Passeport « invalidé »
Les ennuis ont commencé le 12 avril, dès son arrivée à l’aéroport Sabiha-Göksen d’Istanbul. Installé en France depuis vingt-trois ans, il a gardé la nationalité turque. C’est donc son passeport turc qu’il présente au contrôle.
On lui fait comprendre qu’il y a un problème. Un policier l’emmène dans un bureau. Après un interrogatoire sur son engagement politique et ses liens présumés avec des organisations kurdes, décision est prise de lui retirer son passeport, « invalidé », lui dit-on. La mesure étant illégale – il faut une décision de justice pour priver quelqu’un de son passeport –, le document est officiellement déclaré « perdu ».
Tuna Altinel quitte donc l’aéroport sans passeport. Il ne peut plus, dès lors, sortir du territoire turc et doit renoncer à rentrer à Lyon donner ses cours.
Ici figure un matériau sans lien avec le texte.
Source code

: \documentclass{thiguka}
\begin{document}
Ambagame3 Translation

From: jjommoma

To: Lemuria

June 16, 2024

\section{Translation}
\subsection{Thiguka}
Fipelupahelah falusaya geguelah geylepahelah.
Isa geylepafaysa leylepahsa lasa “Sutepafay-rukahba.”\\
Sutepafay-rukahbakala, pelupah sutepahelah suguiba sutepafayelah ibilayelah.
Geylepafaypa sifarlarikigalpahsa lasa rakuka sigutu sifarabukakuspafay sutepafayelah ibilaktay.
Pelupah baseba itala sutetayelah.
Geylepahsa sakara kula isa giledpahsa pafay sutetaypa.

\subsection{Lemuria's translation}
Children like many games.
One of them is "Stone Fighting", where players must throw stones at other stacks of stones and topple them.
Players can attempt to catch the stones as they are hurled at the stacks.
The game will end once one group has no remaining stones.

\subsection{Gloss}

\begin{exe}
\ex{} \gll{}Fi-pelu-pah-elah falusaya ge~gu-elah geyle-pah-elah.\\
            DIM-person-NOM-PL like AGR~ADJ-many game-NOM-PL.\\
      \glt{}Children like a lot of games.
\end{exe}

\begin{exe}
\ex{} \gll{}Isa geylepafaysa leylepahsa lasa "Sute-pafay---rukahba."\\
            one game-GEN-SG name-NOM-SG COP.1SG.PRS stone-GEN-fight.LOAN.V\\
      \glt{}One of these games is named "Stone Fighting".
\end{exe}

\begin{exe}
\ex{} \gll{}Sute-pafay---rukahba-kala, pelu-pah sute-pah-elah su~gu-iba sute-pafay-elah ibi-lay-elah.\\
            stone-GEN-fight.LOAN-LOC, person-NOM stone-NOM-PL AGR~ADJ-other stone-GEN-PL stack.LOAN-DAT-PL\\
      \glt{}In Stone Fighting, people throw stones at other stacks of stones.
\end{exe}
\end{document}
Commence alors un parcours du combattant dans les méandres de l’administration. « Pendant un mois, j’ai cherché à comprendre pour quelle raison mon passeport avait été confisqué. »
Persécution des universitaires
Il se rend à la préfecture de Balikesir, où le passeport a été émis. « Vous êtes venu pour rien », lui dit la préposée. A moitié rassuré, il décide de rentrer bredouille à Istanbul. La préposée lui téléphone et lui demande de revenir pour y déposer une photocopie de sa carte d’identité. Il obtempère, accourt à la préfecture où on lui passe les menottes. Le lendemain, il est placé en détention provisoire.
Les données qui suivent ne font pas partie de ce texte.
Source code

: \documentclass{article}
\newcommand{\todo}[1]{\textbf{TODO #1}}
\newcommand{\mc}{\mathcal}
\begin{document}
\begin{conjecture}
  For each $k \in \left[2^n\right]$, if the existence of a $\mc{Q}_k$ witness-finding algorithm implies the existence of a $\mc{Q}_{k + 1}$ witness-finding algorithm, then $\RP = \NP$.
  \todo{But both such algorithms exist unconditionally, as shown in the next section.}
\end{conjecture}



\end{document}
Inédites, son arrestation et les charges qui pèsent contre lui attestent, une fois de plus, du recul des droits et des libertés en Turquie où des centaines d’universitaires ont été persécutés pour leurs convictions. Lors de la prochaine audience de son procès, il risque plusieurs années de prison. Mobilisée, la communauté des universitaires de France suit l’affaire de près. Un comité de soutien a été créé. Une délégation assistera à l’audience.
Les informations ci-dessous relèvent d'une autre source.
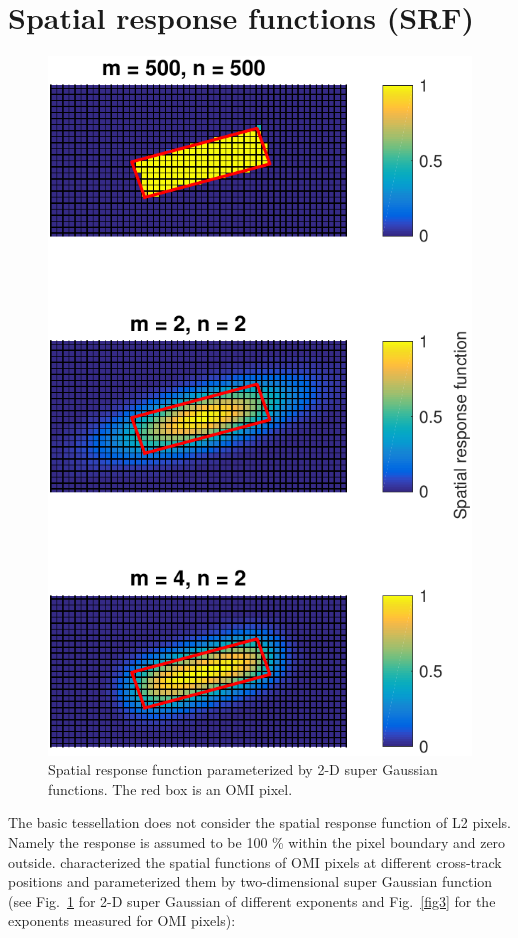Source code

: \documentclass[hidelinks,12pt]{article}
\begin{document}
\section{Spatial response functions (SRF)}
\begin{figure}[hbtp]
 \centering
 \includegraphics[width=.5\linewidth]{../plot/spatial_response.pdf}
 \caption{Spatial response function parameterized by 2-D super Gaussian functions. The red box is an OMI pixel.}
 \label{fig2}
 \end{figure}

The basic tessellation does not consider the spatial response function of L2 pixels. Namely the response is assumed to be 100 \% within the pixel boundary and zero outside. \citet{graaf2016how} characterized the spatial functions of OMI pixels at different cross-track positions and parameterized them by two-dimensional super Gaussian function (see Fig.~\ref{fig2} for 2-D super Gaussian of different exponents and Fig.~\ref{fig3} for the exponents measured for OMI pixels):
\end{document}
Me Baptiste Bonnet, qui représente l’université Claude-Bernard Lyon-1, sera présent lui aussi. « Il est important de montrer que nous sommes aux côtés de Tuna Altinel, pas question de le laisser tomber. » L’avocat est d’autant plus sensible au sort du scientifique qu’il est doyen de la faculté de droit de Saint-Etienne, donc universitaire lui aussi. « Il est important que nous défendions la liberté universitaire à la française », insiste-t-il. « Dans le cas de Tuna, la protection constitutionnelle est double, en tant qu’individu et en tant qu’universitaire », rappelle l’avocat.
« La réunion légale d’une association légale »
En réalité, les charges retenues contre le mathématicien par la justice turque semblent bien minces. Comment peut-il être jugé en Turquie pour des propos tenus en France ? « L’unique charge qui pèse contre moi est d’avoir aidé à organiser la réunion légale d’une association légale », résume l’enseignant âgé de 53 ans, petites lunettes d’intellectuel et sourire juvénile.
Autre aberration, la pièce maîtresse du dossier d’accusation est une lettre rédigée par le consulat général de Turquie à Lyon qui « signale » au ministère turc de l’intérieur l’organisation de la conférence. « Notre consul général de Lyon rapporte que Tuna Altinel est celui qui a organisé l’événement et qui a joué un rôle de premier plan durant son déroulement. De plus, il affiche une attitude antinationale sur les sites du PKK et arméniens », stipule la lettre. Et cette conclusion : « Veuillez, s’il vous plaît, prendre toute mesure nécessaire, y compris l’annulation du passeport dudit individu. »
Visiblement, les participants de la conférence ont été passés au crible par les diplomates turcs, occupés à mettre leurs ressortissants en fiche. Ce fichage est devenu monnaie courante ces dernières années. Il vise avant tout les intellectuels et les opposants installés à l’étranger, ce qui fait craindre la mise en place d’une police politique agissant sous couvert d’activité diplomatique. Les renseignements collectés servent ensuite à bâtir des accusations extravagantes, comme dans le cas de Tuna Altinel.